If the Affordable Care Act is repealed in the next session of Congress, Guinta proposed allowing states to enter regional cooperative agreements to promote greater competition; expanding community health centers, as he did in Manchester with some federal funding; demanding more transparency from hospitals so consumers can see the price of procedures at different locations before making appointments; and reforming tort legislation so doctors don’t order unnecessary tests to protect themselves from potential lawsuits.
Guinta also said he believes both Medicare and Social Security benefits should be subject to some sort of means test.
Future Medicare enrollees, people currently under age 55, should be offered premium support for purchasing private insurance, and later, offered enrollment in traditional Medicare.

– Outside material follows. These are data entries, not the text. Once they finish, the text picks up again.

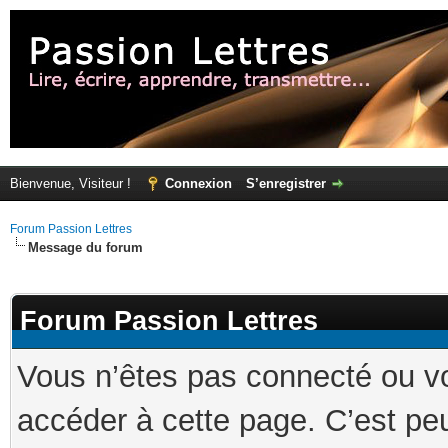
Bienvenue, Visiteur !
Connexion
S’enregistrer
Forum Passion Lettres
Message du forum
Forum Passion Lettres
Vous n’êtes pas connecté ou v
accéder à cette page. C’est peu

Retirees with a higher net worth could receive less premium support, he said.
“Some people say (about Social Security), ‘I’ve paid into it.’ But there’s things you pay into that you don’t utilize. There’s some people who use it for their sole source of retirement. That’s the first group of people you want to make sure have 100 percent access to Social Security and you want to go from there. If you’re for someone that’s got a net worth of $25-to-30 million, it’s reasonable to say, you’re not going to get the same amount as somebody retiring with $20,000 on a fixed income.
“We need people who are willing to look at the options and say, ‘What is meaningful for the continuation of the program, and for getting us back to a balanced budget, which I believe we can get to balance within five years,” he said. “Let’s be realistic. Let’s sit down at the table. We owe that to the country.”